Steven and Marc constantly fight for control of their bodies and argue whenever the Strange Man appears in a mirror, polished knife blade, or other reflective surface. Diab reported that Isaac felt he could only play one character a day for the first two weeks of filming, but then began jumping between Marc and Steven. The actor’s brother, Michael Hernandez, filled in for the other role during the gnarly interactions.
It was very helpful to have someone who is not just a great actor but shares my DNA to play with,” Isaac noted. “What I didn’t plan on was how technically demanding it was going to be. Having to decide which character I was going to play first, then trying to block that, giving my brother notes, then doing the scene , change characters and understand.
Isaac’s catchy personalities left Hawke with a conundrum: how to play the show’s deranged antagonist when the hero clearly suffers from dissociative identity disorder.
“Normally the bad guy is the crazy guy who jumps around,” Hawke told The Chronicle in another video interview. “I realized that I had to be the voice of mental health or, in a way, its doctor. And what could be scarier than a doctor? Doctors and priests scare me! So I tried to find a character who is both a monk – with those robes, gentle and kind – and a doctor who studies him, perhaps, with malicious intent.
Hawke may have angered fans a few years ago when he rightly pointed out that superhero movies weren’t in the same ballpark like the works of Ingmar Bergman. But his first experience with Marvel satisfied his artistic soul.
“In my experience, the bigger the budget, the more fear there is in the room, and the less they cultivate a sense of creativity,” Hawke said. “But Marvel is really the opposite. As long as you color their lines, they give you a really long leash. They let Oscar and me play and gave Mohamed a lot of freedom, and we did our best to blaze a new trail here for “Moon Knight.” I was surprised at this.
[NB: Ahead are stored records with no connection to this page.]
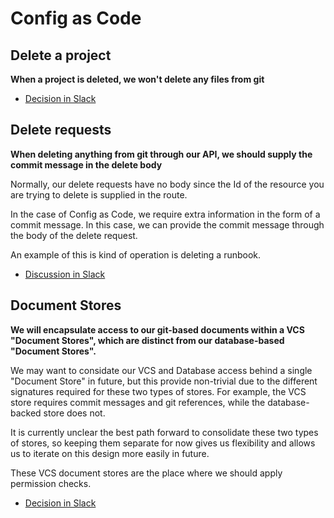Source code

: # Config as Code

## Delete a project

**When a project is deleted, we won't delete any files from git**

- [Decision in Slack](https://octopusdeploy.slack.com/archives/C01A1E8K9J5/p1599463673108000?thread_ts=1599458934.107900&cid=C01A1E8K9J5)

## Delete requests

**When deleting anything from git through our API, we should supply the commit message in the delete body**

Normally, our delete requests have no body since the Id of the resource you are trying to delete is supplied in the route. 

In the case of Config as Code, we require extra information in the form of a commit message. In this case, we can provide the commit message through the body of the delete request.

An example of this is kind of operation is deleting a runbook.

- [Discussion in Slack](https://octopusdeploy.slack.com/archives/C01AJE4K3T2/p1600066810120000)

## Document Stores

**We will encapsulate access to our git-based documents within a VCS "Document Stores", which are distinct from our database-based "Document Stores".**

We may want to considate our VCS and Database access behind a single "Document Store" in future, but this provide non-trivial due to the different signatures required for these two types of stores. For example, the VCS store requires commit messages and git references, while the database-backed store does not.

It is currently unclear the best path forward to consolidate these two types of stores, so keeping them separate for now gives us flexibility and allows us to iterate on this design more easily in future.

These VCS document stores are the place where we should apply permission checks.

- [Decision in Slack](https://octopusdeploy.slack.com/archives/C01AJE4K3T2/p1600058089113200?thread_ts=1600051433.112900&cid=C01AJE4K3T2)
Diab agreed that working with Marvel was marked by mutual creative respect. A big part of that was showing Cairo as he knew it.
“Egyptians always see themselves portrayed in an Orientalist way that makes us seem exotic,” said Diab, who recently criticized the way her homeland was featured in “Wonder Woman 1984”. “It was very important to turn it around and show Egypt as real as it is. May’s character wasn’t Egyptian at first. Then we pushed and May was there to develop it and make absolutely Egyptian.
“Cairo is very primitive; we see the pyramids in every movie,” Diab added. “It’s one of the largest cities in the world, 20 million inhabitants! Very urban, skyscraper. It was important to show normal Egypt, just like the rest of the world.
It doesn’t sound crazy at all.
“Knight of the Moon” (TV-14) will air Wednesday, March 30 on Disney+. The following episodes are released from Wednesday to May 4.